J’écris tous mes livres avec la même sincérité. Que les lecteurs aient 8 ou 78 ans, on leur doit le même respect.
C’est l’incarcération qui pousse à aller au-delà des murs. Que faire d’un personnage beau, riche, en bonne santé, jeune et amoureux ? Si tout se passe bien pour lui, je n’écris pas cinq pages !
C’est le croche-pied de la vie qui fait basculer un destin. Cinq minutes avant de planter un couteau dans le dos de sa victime le criminel est encore un innocent. C’est cette bascule qui m’intéresse.
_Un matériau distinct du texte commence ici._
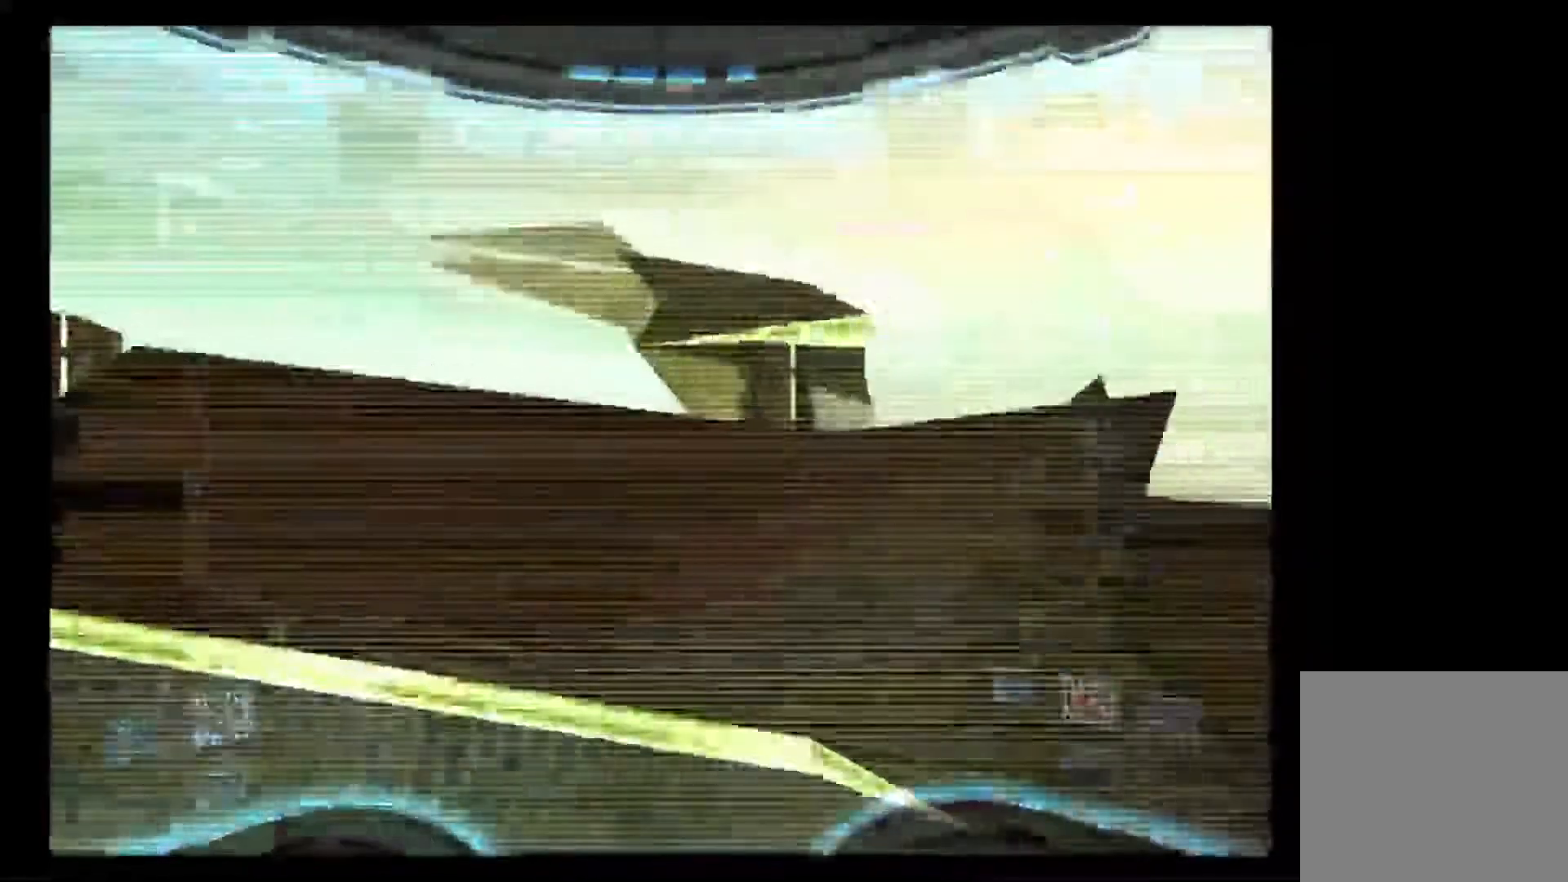
{"buttons": [], "left_stick": "up-right", "right_stick": "center", "events": []}
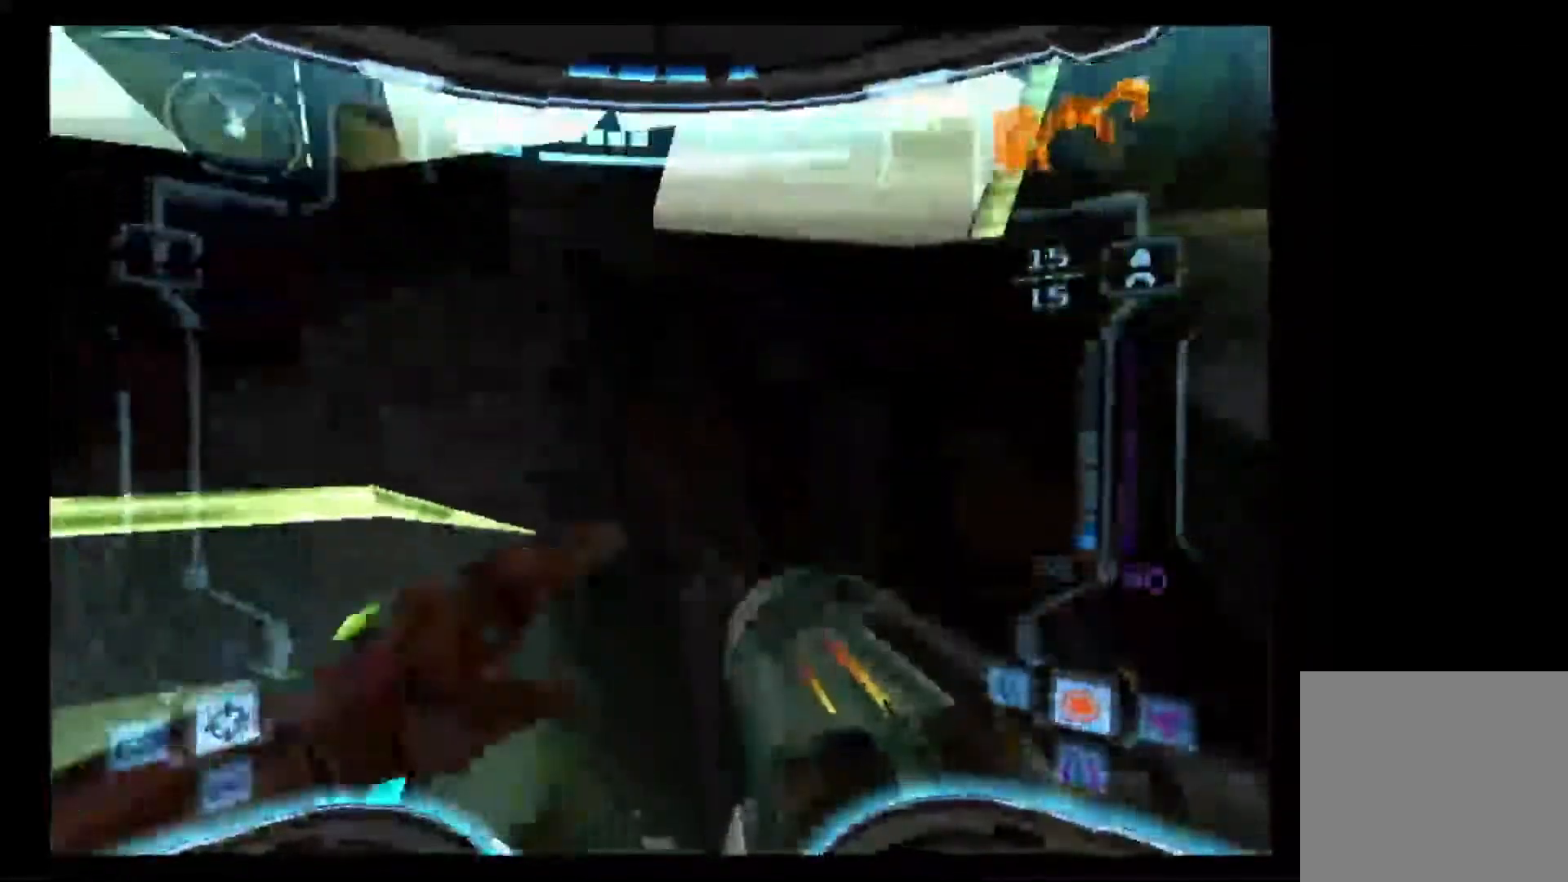
{"buttons": [], "left_stick": "up-right", "right_stick": "center", "events": []}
J'ai toujours aimé les frontières, entre les pays comme dans l'écriture. Je suis un frontalier. Les frontières sont des endroits surréalistes qui n'ont pas de raison d'exister. Sur une carte elles sont matérialisées mais sur terre c’est complètement aléatoire. Cette lisière est intéressante parce que c'est l'endroit où les gens n'ont plus de bagages. Il n'y a pas de précision, pas de chose définie.
Je crois que dans le monde rien n’est défini, même pas la mort. Tout est aléatoire. Les gens cherchent à se rassurer, à confirmer leurs thèses, mais on est toujours sur un terrain mouvant.
La nouvelle, c’est comme un vol à la tire dans le métro, il faut être rapide, habile. Un roman, c'est un casse de banque, ça se prépare à l'avance, ça prend un an. L’important, c'est de se mettre en état d’écriture. Après, taper sur la machine ce n'est rien.
Un bon auteur, c'est un auteur qui ne se voit pas. Ce sont les personnages qui comptent. Que les gens se souviennent des personnages, d'une histoire, et pas du nom de l'auteur, c’est très bien. J'écris comme je regarde un feuilleton à la télé, en me demandant ce qui se passera demain.
Le romancier est un marin à qui on dit « ton bateau est là, il faut que tu l'emmènes là », et entre les deux il n'y a rien, pas de balise Argos, rien. Quand je commence, je ne sais pas du tout ce qui peut se passer à la fin. Si je le savais, je ne l'écrirais pas. Je jette les dés sur la table. Tu gagnes ou tu perds.
Le petit garçon qu’on a été est mort, il est devenu adolescent, et puis l’adolescent est mort... Les jouets, les petits soldats de l’enfance, d’un jour à l’autre, deviennent des choses, des objets et on découvre d'autres plaisirs mais sans être encore dedans, ce sont des périodes de grande magie. On abandonne des trucs pour passer à d'autres, et c'est pareil quand on arrive vers la cinquantaine. Mais il y a quelque chose dont il faut garder le fil parce que c’est notre seul patrimoine. Il ne faut pas perdre notre rêve.
La vie adulte, ce sont les rêves de gosse qu’on met en pratique. J’ai le sentiment d’avoir attrapé quelque chose quand j’étais enfant, comme la queue du Mickey dans les manèges, et je me suis dit « ça, je ne le quitterai jamais ». Quand tu l’as attrapée, tu ne la lâches plus, tu la tiens jusqu’à ta mort, c’est ta seule richesse.
La vie adulte, ce sont les rêves de gosse qu’on met en pratique.
J’ai le sentiment d’avoir attrapé quelque chose quand j’étais enfant, comme la queue du Mickey dans les manèges, et je me suis dit « ça, je ne le quitterai jamais ». Quand tu l’as attrapée, tu ne la lâches plus, tu la tiens jusqu’à ta mort, c’est ta seule richesse.
J’ai dû couper bien des ponts derrière moi. Mais toutes ces cicatrices, il faut les porter comme des bijoux de famille. Les rides, les cicatrices, c’est la vie, tu la prends à pleins bras et tu en prends plein la gueule, mais c’est comme ça, il ne faut pas être tiède. Et c'est un fameux trouillard qui affirme ça !
Les rides, les cicatrices, c’est la vie, tu la prends à pleins bras et tu en prends plein la gueule, mais c’est comme ça.